Reader browser plug-in of Adobe system contains a considerable flaw that attackers can exploit to obtain control of users' computers running Opera and Firefox browsers, reported Symantec on January 3, 2007.

Stefano Di Paola and Giorgio Fedon first highlighted the problem. The pair of researchers in the last week of December 2006 presented a paper in Berlin discussing security issues involving Web 2.0 technologies such as AJAX (Asynchronous JavaScript and Extensible Markup Language).

Cyber crooks can take advantage of the error in Adobe's Web browser plug-in by opting simultaneously the address of the Web site that hosts an Adobe PDF file, to launch attacks, said Symantec and VeriSign iDefense. The attacker could create apparently trusted links and add malicious JavaScript code that would install itself when a user clicks on the link, they said.

The manner in which the plug-in handles URL parameters known as "Open Parameters" causes the vulnerability. Using Open Parameters in Adobe Reader, a software maker can specify exactly what and how to display a document. Di Paola and Fedon further said in their research paper that the attack that exploits the flaw called universal cross-site scripting uses a problem in the browser instead of flaw within a Web site. In a scripting attack launched across sites unintentional execution of the code takes place within a string of queries that a particular URL may have.
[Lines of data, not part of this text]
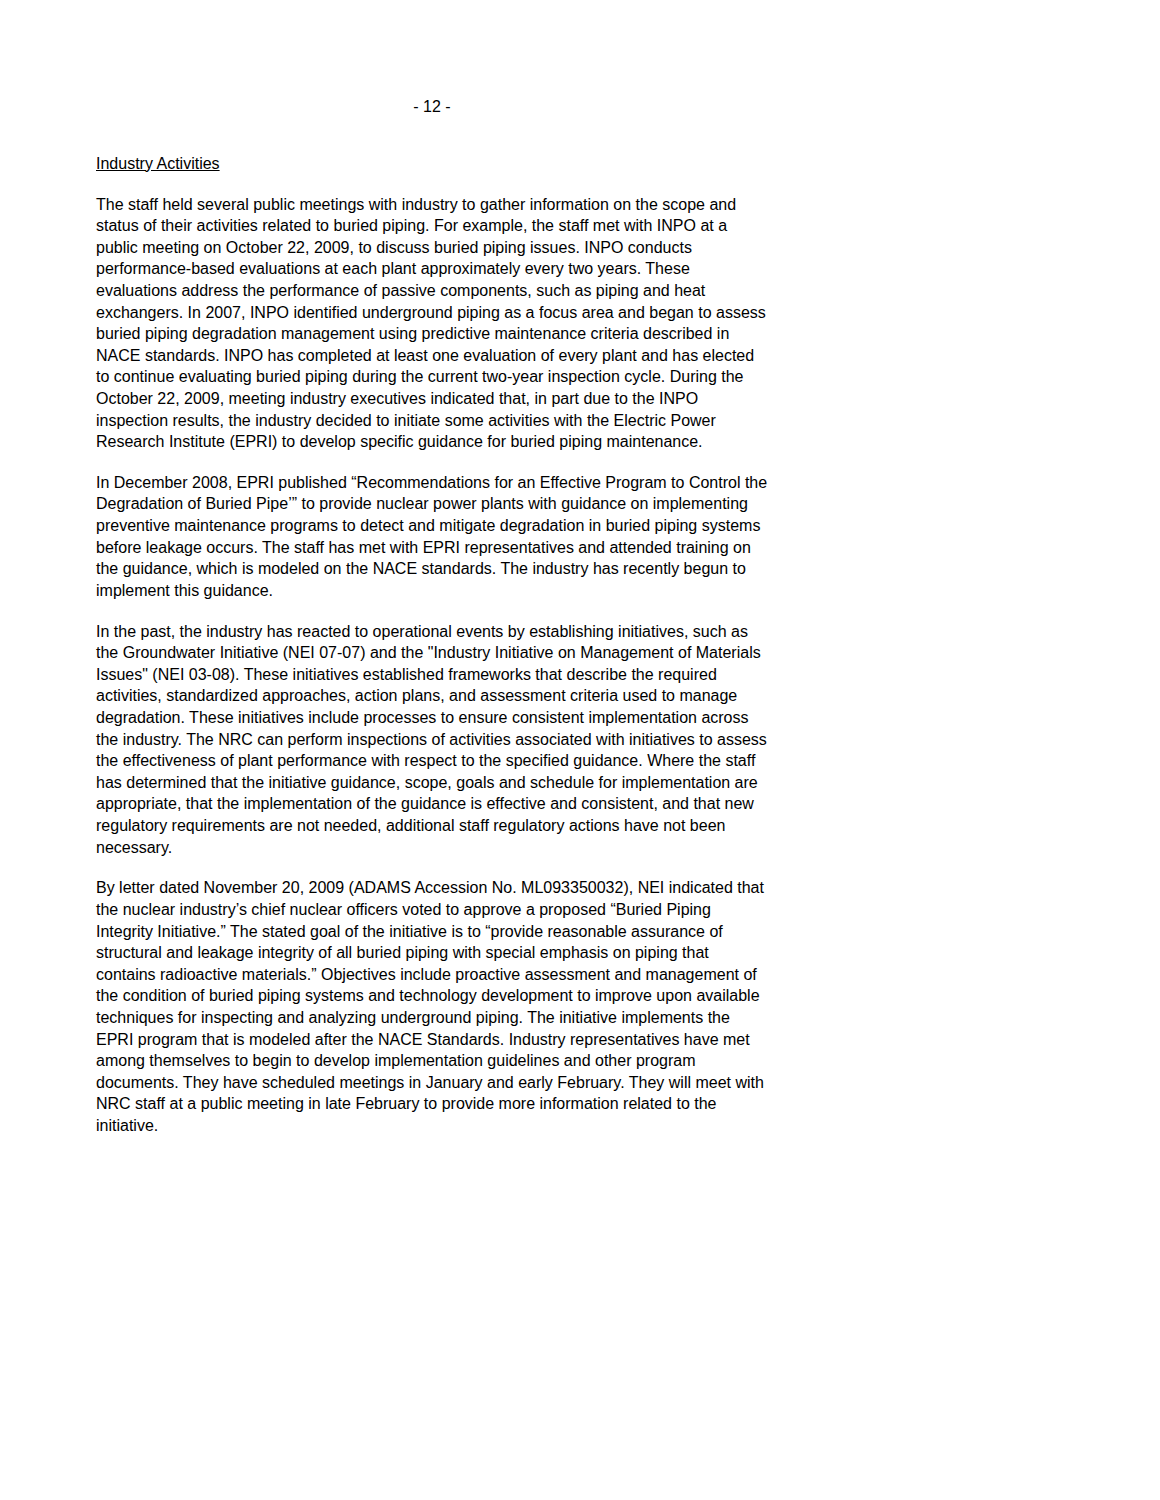- 12 -
Industry Activities
The staff held several public meetings with industry to gather information on the scope and status of their activities related to buried piping. For example, the staff met with INPO at a public meeting on October 22, 2009, to discuss buried piping issues. INPO conducts performance-based evaluations at each plant approximately every two years. These evaluations address the performance of passive components, such as piping and heat exchangers. In 2007, INPO identified underground piping as a focus area and began to assess buried piping degradation management using predictive maintenance criteria described in NACE standards. INPO has completed at least one evaluation of every plant and has elected to continue evaluating buried piping during the current two-year inspection cycle. During the October 22, 2009, meeting industry executives indicated that, in part due to the INPO inspection results, the industry decided to initiate some activities with the Electric Power Research Institute (EPRI) to develop specific guidance for buried piping maintenance.
In December 2008, EPRI published “Recommendations for an Effective Program to Control the Degradation of Buried Pipe’” to provide nuclear power plants with guidance on implementing preventive maintenance programs to detect and mitigate degradation in buried piping systems before leakage occurs. The staff has met with EPRI representatives and attended training on the guidance, which is modeled on the NACE standards. The industry has recently begun to implement this guidance.
In the past, the industry has reacted to operational events by establishing initiatives, such as the Groundwater Initiative (NEI 07-07) and the "Industry Initiative on Management of Materials Issues" (NEI 03-08). These initiatives established frameworks that describe the required activities, standardized approaches, action plans, and assessment criteria used to manage degradation. These initiatives include processes to ensure consistent implementation across the industry. The NRC can perform inspections of activities associated with initiatives to assess the effectiveness of plant performance with respect to the specified guidance. Where the staff has determined that the initiative guidance, scope, goals and schedule for implementation are appropriate, that the implementation of the guidance is effective and consistent, and that new regulatory requirements are not needed, additional staff regulatory actions have not been necessary.
By letter dated November 20, 2009 (ADAMS Accession No. ML093350032), NEI indicated that the nuclear industry’s chief nuclear officers voted to approve a proposed “Buried Piping Integrity Initiative.” The stated goal of the initiative is to “provide reasonable assurance of structural and leakage integrity of all buried piping with special emphasis on piping that contains radioactive materials.” Objectives include proactive assessment and management of the condition of buried piping systems and technology development to improve upon available techniques for inspecting and analyzing underground piping. The initiative implements the EPRI program that is modeled after the NACE Standards. Industry representatives have met among themselves to begin to develop implementation guidelines and other program documents. They have scheduled meetings in January and early February. They will meet with NRC staff at a public meeting in late February to provide more information related to the initiative.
When recipients click on the URL that might be included in the e-mail they receive, they would be led to the specifically crafted web page of a site. If they submit their personal information on a form in the page, that will be transmitted to the remote attacker and the victims will never know that the attacker tampered with the site.

Considering the nature of the problem that the Reader plug-in is encountering at the moment, the two researchers Di Paola & Fedon cautioned, Web 2.0 applications for instance Google Inc.'s Gmail and Google maps, those that employ AJAX, need to tighten their security within Web browsers. If this is not ensured, hackers can turn such applications featuring a wide spectrum of functions into weapons, they wrote.